Une re-création mondiale ! Amateurs de raretés et musicologues érudits se sont frotté les mains d’impatience, et nous avons partagé cette impatiente curiosité… avant de « déchanter ». Si la recherche d’œuvres inédites réserve des joies inestimables, pour autant elle ne suffit pas à assurer la réussite du spectacle qui en est issu.
Les interprètes de cette production pourtant ne ménagent pas leur énergie. Le baryton Thomas Dolié (Scapin), Révélation lyrique 2008 des Victoires de la musique, incarne avec maestria la rouerie du serviteur maître du jeu ; Enguerrand de Hys (Valère), le ténor jeune amoureux, séduit avec un timbre léger mais joliment coloré. Carine Séchaye donne à Mme Argante fougue et crédibilité, comme l’applaudimètre l’a confirmé – Classiqueenprovence l’avait vue en février 2022 à Marseille dans une Walkyrie perturbée par la Covid – ; Vincent Billier (M. Grifon), baryton-basse, compose un usurier très théâtral, Julie Mossay (Léonore), venue du Septentrion – Wallonie, Liège, Luxembourg, où elle se produit le plus souvent -, a l’acidité fruitée de la jeune ingénue. La soprano Elodie Kimmel (Marine), artiste aux multiples talents, a su également trouver sa place, et Jean-François Baron en M. Mathieu ne démérite pas. Gilles Vajou en revanche (Champagne, conteur, metteur en scène…), dans une désinvolture forcée, ne convainc pas vraiment.
Debora Waldman dirige avec enthousiasme ce répertoire qu’elle s’est promis de sortir de l’oubli. On regrette néanmoins que la brièveté de la partition, au demeurant agréable, ménage à l’Orchestre, en formation plus mozartienne encore que d’habitude, d’interminables moments de vacance.

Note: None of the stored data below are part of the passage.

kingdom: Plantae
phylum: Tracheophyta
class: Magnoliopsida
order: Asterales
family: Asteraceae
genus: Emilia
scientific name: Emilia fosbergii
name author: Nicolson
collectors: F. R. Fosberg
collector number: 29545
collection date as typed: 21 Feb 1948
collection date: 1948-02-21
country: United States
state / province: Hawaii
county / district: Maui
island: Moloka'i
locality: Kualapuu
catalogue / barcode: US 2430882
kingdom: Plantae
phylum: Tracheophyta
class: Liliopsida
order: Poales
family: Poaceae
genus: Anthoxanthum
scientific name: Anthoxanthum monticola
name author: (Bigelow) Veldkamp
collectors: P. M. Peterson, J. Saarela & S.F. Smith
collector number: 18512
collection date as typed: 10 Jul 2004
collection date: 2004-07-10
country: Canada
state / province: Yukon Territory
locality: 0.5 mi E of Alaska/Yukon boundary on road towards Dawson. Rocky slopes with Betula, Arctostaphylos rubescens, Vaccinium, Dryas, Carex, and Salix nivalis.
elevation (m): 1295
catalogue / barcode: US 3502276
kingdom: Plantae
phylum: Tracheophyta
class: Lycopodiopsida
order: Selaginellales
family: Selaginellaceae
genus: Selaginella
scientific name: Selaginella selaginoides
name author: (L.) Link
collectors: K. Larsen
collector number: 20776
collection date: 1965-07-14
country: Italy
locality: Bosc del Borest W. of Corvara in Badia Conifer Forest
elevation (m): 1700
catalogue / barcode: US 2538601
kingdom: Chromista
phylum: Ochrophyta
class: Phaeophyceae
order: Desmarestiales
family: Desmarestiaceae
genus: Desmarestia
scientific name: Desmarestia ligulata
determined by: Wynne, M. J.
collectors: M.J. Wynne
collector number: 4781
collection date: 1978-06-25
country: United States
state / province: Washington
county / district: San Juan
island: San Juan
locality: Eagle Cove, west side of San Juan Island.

Car l’œuvre, plus dramatique que lyrique, ne peut que laisser les amateurs d’opéra sur leur faim. L’effectif choral se limite aux dix messieurs du Chœur… et à seulement quelques notes au dernier tableau. Le plateau ne réunit que huit personnages – bien peu pour un « opéra-comique » -, et les parties chantées sont si réduites !
D’autant que, après une ouverture alléchante – les acteurs en ombres chinoises -, la pièce s’enlise dans un didactisme confus et pesant. Sous le prétexte, séduisant, d’un spectacle en train de se monter, on se fourvoie dans des explications historiques, sociologiques, musicologiques, certes passionnantes dans un dossier de presse ou un opus pédagogique, mais inutiles et indigestes dans un spectacle ! Une mention toutefois pour les lumières de Kevin Briard qui soulignent avec justesse le décor épuré, et les costumes, sortis du talentueux Atelier de l’Opéra Grand Avignon. Et quand le public est invité à chanter avec les artistes deux petites phrases au final, il participe avec un plaisir évident.
In fine, on peut souscrire à la démarche novatrice, en cours de saison. Mais, dans l’une des rares maisons d’opéra qui possède encore un Chœur et un Ballet – dommage que celui-ci exporte en ce moment son désastreux Storm en Italie ! -, les fêtes de fin d’année sont justement « le » moment d’excellence pour un grand spectacle : froufrous et flonflons, paillettes et champagne, et refrains qui vous poursuivent jusqu’au bout de la nuit ! Comme à Marseille (l’Auberge du Cheval-Blanc) ou à Toulon (la Périchole : notre compte rendu) ou début décembre à Nice (Orphée aux Enfers), pour ne citer que les autres maisons de la région Sud, et sans parler des « concerts de Nouvel An », à Aix-en-Provence ou Cannes par exemple.
Au moins cette Sérénade ne risque-t-elle pas de détrôner Carmen, Le Chanteur de Mexico, ou La Chauve-Souris dont Jean Lacornerie, metteur en scène de la Sérénade, avait donné l’an dernier à Avignon même une vision très réussie.